18.11.2020

Durch Beobachtung hunderter Proteine schneller zu neuen Medikamenten

Forscher/innen der ÖAW haben eine hochskalierbare Methode entwickelt, die es erlaubt, hunderte von Proteinen parallel zu untersuchen, um die Veränderungen ihrer Mengen und Lokalisierungen in der Zelle zu verfolgen. Diese neuartige Strategie kann verwendet werden, um die Auswirkungen von Wirkstoffkandidaten auf zahlreiche Proteine in der Zelle zu beobachten. Das könnte die Entwicklung von Medikamenten beschleunigen, wie die Wissenschaftler/innen im Fachjournal Genome Research schreiben.

Ein Zellpool mit hunderten markierten Proteinen
Ein Zellpool mit hunderten markierten Proteinen © Andreas Reicher / CeMM/ÖAW

Proteine sind große Moleküle in der Zelle, die für Struktur und Funktion von Gewebe und Organen im Körper erforderlich sind. Sie sind für fast alle Aufgaben des zellulären Lebens verantwortlich und können so vielfältig sein wie die Funktionen, die sie erfüllen. Die Mengen und Lokalisierungen von Proteinen innerhalb der Zelle steuern wichtige Aspekte vieler zellulärer Prozesse und können als Ziele für die Entwicklung von Medikamenten fungieren.

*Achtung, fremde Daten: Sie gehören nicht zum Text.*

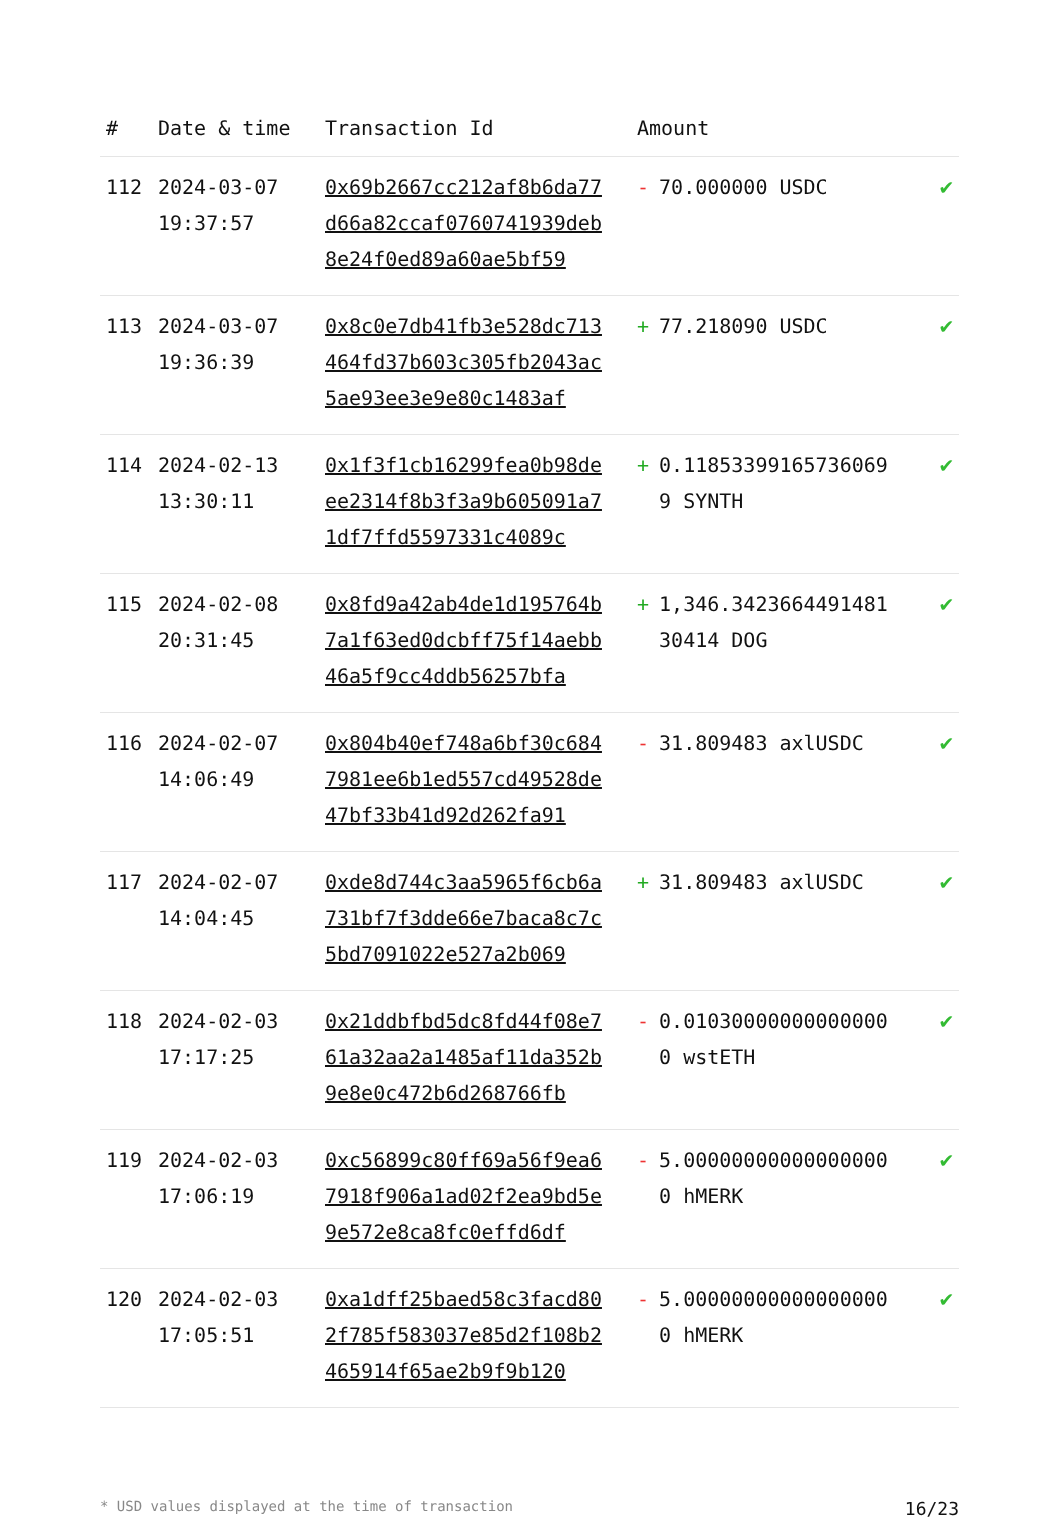| # | Date & time | Transaction Id | Amount | |
| --- | --- | --- | --- | --- |
| 112 | 2024-03-07 19:37:57 | 0x69b2667cc212af8b6da77d66a82ccaf0760741939deb8e24f0ed89a60ae5bf59 | - 70.000000 USDC | ✔ |
| 113 | 2024-03-07 19:36:39 | 0x8c0e7db41fb3e528dc713464fd37b603c305fb2043ac5ae93ee3e9e80c1483af | + 77.218090 USDC | ✔ |
| 114 | 2024-02-13 13:30:11 | 0x1f3f1cb16299fea0b98deee2314f8b3f3a9b605091a71df7ffd5597331c4089c | + 0.118533991657360699 SYNTH | ✔ |
| 115 | 2024-02-08 20:31:45 | 0x8fd9a42ab4de1d195764b7a1f63ed0dcbff75f14aebb46a5f9cc4ddb56257bfa | + 1,346.342366449148130414 DOG | ✔ |
| 116 | 2024-02-07 14:06:49 | 0x804b40ef748a6bf30c6847981ee6b1ed557cd49528de47bf33b41d92d262fa91 | - 31.809483 axlUSDC | ✔ |
| 117 | 2024-02-07 14:04:45 | 0xde8d744c3aa5965f6cb6a731bf7f3dde66e7baca8c7c5bd7091022e527a2b069 | + 31.809483 axlUSDC | ✔ |
| 118 | 2024-02-03 17:17:25 | 0x21ddbfbd5dc8fd44f08e761a32aa2a1485af11da352b9e8e0c472b6d268766fb | - 0.010300000000000000 wstETH | ✔ |
| 119 | 2024-02-03 17:06:19 | 0xc56899c80ff69a56f9ea67918f906a1ad02f2ea9bd5e9e572e8ca8fc0effd6df | - 5.000000000000000000 hMERK | ✔ |
| 120 | 2024-02-03 17:05:51 | 0xa1dff25baed58c3facd802f785f583037e85d2f108b2465914f65ae2b9f9b120 | - 5.000000000000000000 hMERK | ✔ |
* USD values displayed at the time of transaction 16/23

Neue Methode zur Wirkstoffentdeckung

Traditionell verwenden Wissenschaftler/innen eine Fluoreszenzmarkierung, um einzelne Proteine zu markieren und ihre Rolle in der Zelle zu untersuchen. Diese Methode erlaubt es, zum Beispiel die Effekte verschiedener Medikamentendosierungen auf ein einzelnes Protein zeitaufgelöst zu untersuchen.

Andreas Reicher und Anna Koren aus der Gruppe von Stefan Kubicek am CeMM - Forschungszentrum für Molekulare Medizin der Österreichischen Akademie der Wissenschaften (ÖAW) haben nun eine neuartige Strategie entwickelt, die es zum ersten Mal erlaubt, Veränderungen in einer sehr hohen Anzahl von Proteinen parallel zu beobachten und zu charakterisieren. Mit dieser Methode können nicht nur die Wirkungen bestimmter bekannter Medikamente in den Zellen beschrieben und besser verstanden werden, sondern auch neue Wirkstoffe entdeckt werden, die durch Beeinflussung der Proteinspiegel oder -lokalisationen in den Zellen wirken.

Beschleunigung bei Entwicklung von Medikamenten

Die ÖAW-Forscher/innen entwickelten eine auf CRISPR-Cas9 basierende Markierungsstrategie, um Zellpools zu erzeugen, die hunderte von markierten Proteinen enthielten. Diese Zellpools wurden nun niedermolekularen Substanzen sowie dem zugelassenen Krebsmedikament Methotrexat ausgesetzt. Mithilfe von Zeitraffermikroskopie wurde dann beobachtet, ob es als Reaktion auf die Behandlung zu Veränderungen in der Konzentration oder Lokalisierung der markierten Proteine der Zellen im Pool kam. Eine In-situ-Sequenzierung ermöglichte zudem festzustellen, welche der hunderten Proteine im Zellpool die Lokalisierung veränderten. So konnten die Forscher/innen sowohl erwartete als auch bisher unbekannte Auswirkungen der Substanzen aufspüren.

„Diese Methode kann auf chemische Bibliotheken und Kandidatenmoleküle angewandt werden, um Wirkstoffe zu entwickeln und umfassend zu charakterisieren“, erklärt Stefan Kubicek vom CeMM der ÖAW. Dadurch könne die Entwicklung von Medikamenten mit neuartigen Wirkmechanismen beschleunigt werden, ist Kubicek zuversichtlich.

 

AUF EINEN BLICK

Publikation:

„Pooled protein tagging, cellular imaging, and in situ sequencing for monitoring drug action in real time“, Andreas Reicher, Anna Koren, Stefan Kubicek, GenomeResearch, 2020
DOI: www.genome.org/cgi/doi/10.1101/gr.261503.120

Förderung:

Die Studie wurde mit Unterstützung der Österreichischen Akademie der Wissenschaften (ÖAW), des Bundesministeriums für Digitalisierung und Wirtschaftsstandort, der Österreichische Nationalstiftung für Forschung, Technologie und Entwicklung, des Österreichischen Wissenschaftsfonds (FWF) sowie mit Forschungsgeldern des Europäischen Forschungsrats (ERC) im Rahmen des Forschungs- und Innovationsprogramms „Horizont 2020“ der Europäischen Union finanziert. Andreas Reicher wurde durch ein PhD-Stipendium des Boehringer Ingelheim Fonds unterstützt.